Gib die nachstehende Auflistung vollständig und wortgetreu wieder. Lass dabei sämtliche Bilder weg.

_Zu verwendende Auflistung_.
━━━━━━━━━━━━━━━━━━━━
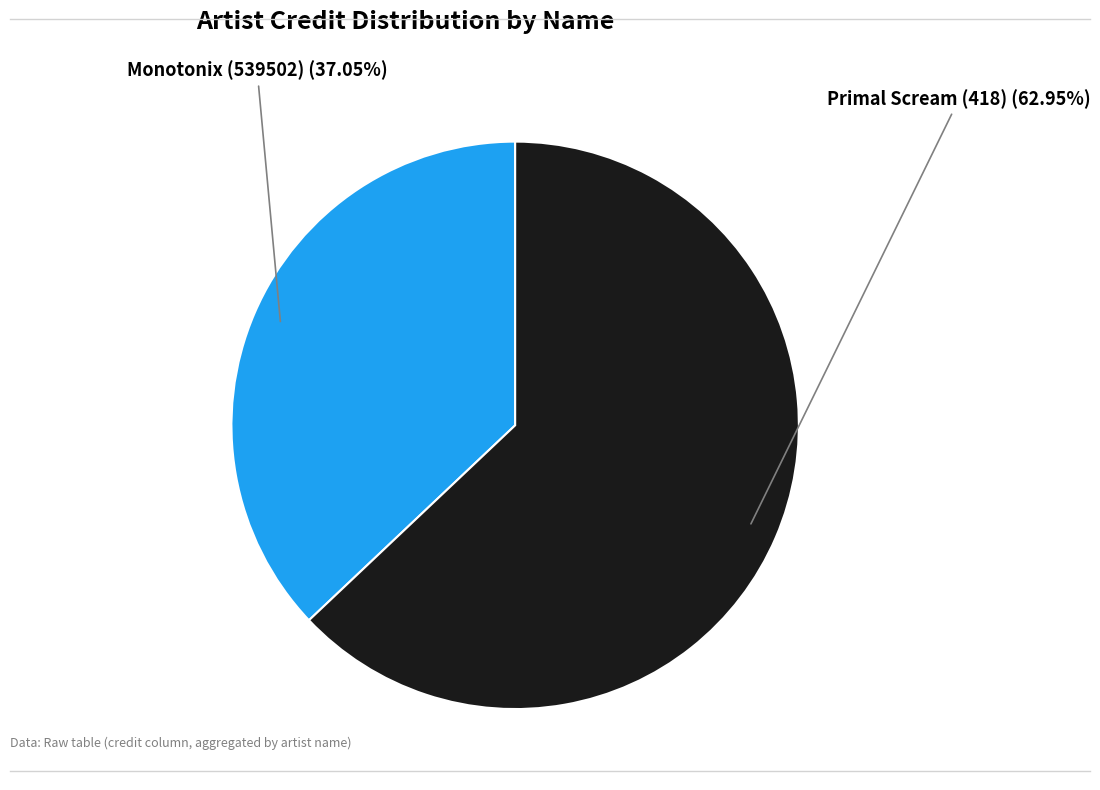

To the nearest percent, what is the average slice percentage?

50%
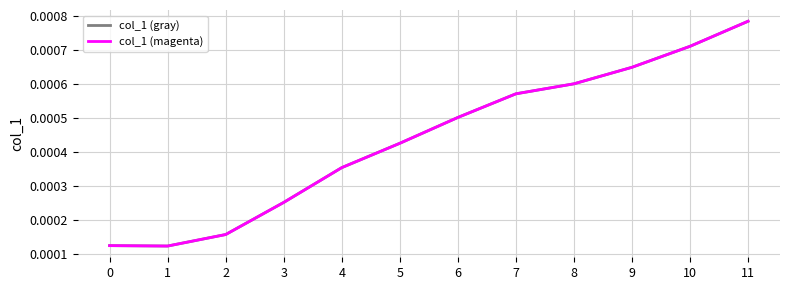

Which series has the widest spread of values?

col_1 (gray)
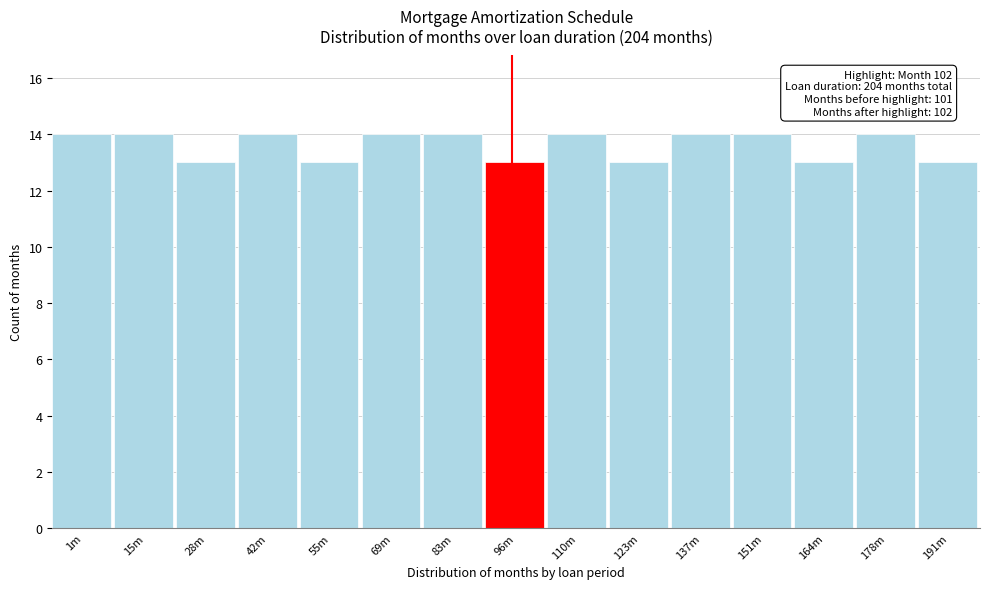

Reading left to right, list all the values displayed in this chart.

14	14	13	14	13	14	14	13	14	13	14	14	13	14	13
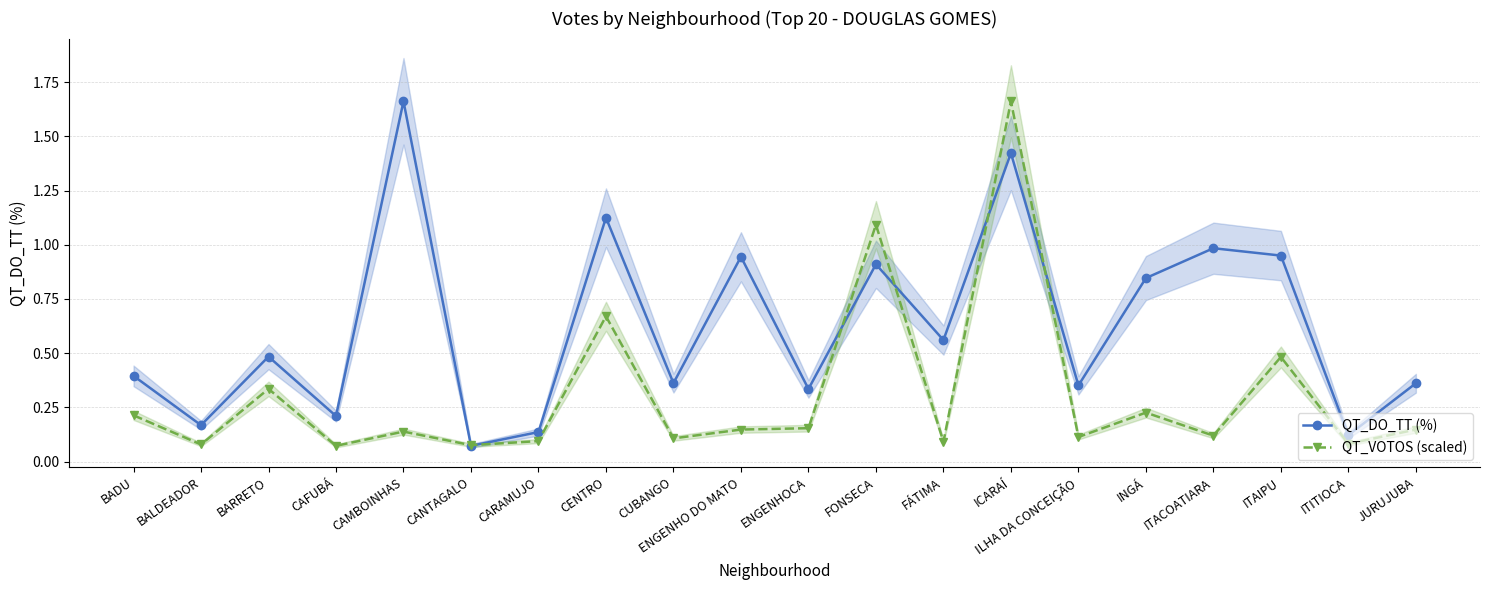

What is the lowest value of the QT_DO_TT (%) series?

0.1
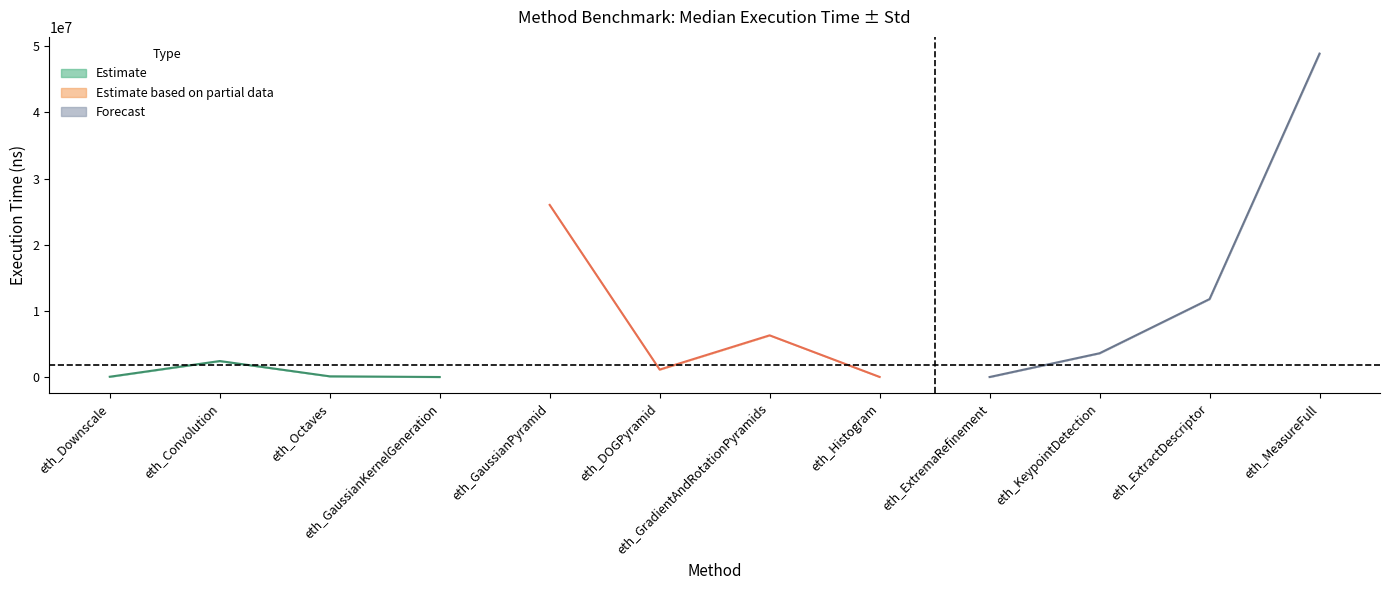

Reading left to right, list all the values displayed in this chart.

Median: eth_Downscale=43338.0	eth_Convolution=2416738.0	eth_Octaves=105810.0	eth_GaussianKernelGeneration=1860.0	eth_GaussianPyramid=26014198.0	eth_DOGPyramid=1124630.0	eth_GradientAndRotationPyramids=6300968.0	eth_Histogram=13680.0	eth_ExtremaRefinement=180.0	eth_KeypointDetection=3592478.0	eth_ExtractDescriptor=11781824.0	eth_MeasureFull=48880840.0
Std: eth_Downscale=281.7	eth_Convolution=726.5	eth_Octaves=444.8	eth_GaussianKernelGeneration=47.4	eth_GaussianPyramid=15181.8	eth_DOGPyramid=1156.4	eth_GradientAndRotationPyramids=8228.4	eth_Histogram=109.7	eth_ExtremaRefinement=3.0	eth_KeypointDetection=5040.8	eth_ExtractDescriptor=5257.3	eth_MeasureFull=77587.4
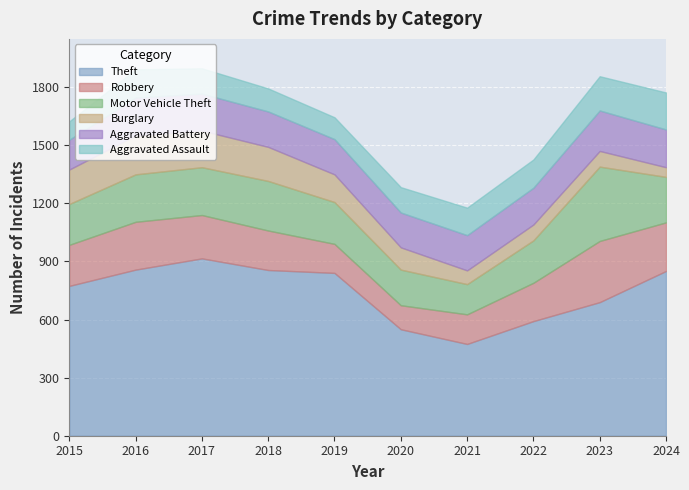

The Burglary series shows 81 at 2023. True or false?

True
━━━━━━━━━━━━━━━━━━━━
_Lösung_.
To the nearest percent, what is the average slice percentage?

50%

Which series has the widest spread of values?

col_1 (gray)

Reading left to right, list all the values displayed in this chart.

14	14	13	14	13	14	14	13	14	13	14	14	13	14	13

What is the lowest value of the QT_DO_TT (%) series?

0.1

Reading left to right, list all the values displayed in this chart.

Median: eth_Downscale=43338.0	eth_Convolution=2416738.0	eth_Octaves=105810.0	eth_GaussianKernelGeneration=1860.0	eth_GaussianPyramid=26014198.0	eth_DOGPyramid=1124630.0	eth_GradientAndRotationPyramids=6300968.0	eth_Histogram=13680.0	eth_ExtremaRefinement=180.0	eth_KeypointDetection=3592478.0	eth_ExtractDescriptor=11781824.0	eth_MeasureFull=48880840.0
Std: eth_Downscale=281.7	eth_Convolution=726.5	eth_Octaves=444.8	eth_GaussianKernelGeneration=47.4	eth_GaussianPyramid=15181.8	eth_DOGPyramid=1156.4	eth_GradientAndRotationPyramids=8228.4	eth_Histogram=109.7	eth_ExtremaRefinement=3.0	eth_KeypointDetection=5040.8	eth_ExtractDescriptor=5257.3	eth_MeasureFull=77587.4

The Burglary series shows 81 at 2023. True or false?

True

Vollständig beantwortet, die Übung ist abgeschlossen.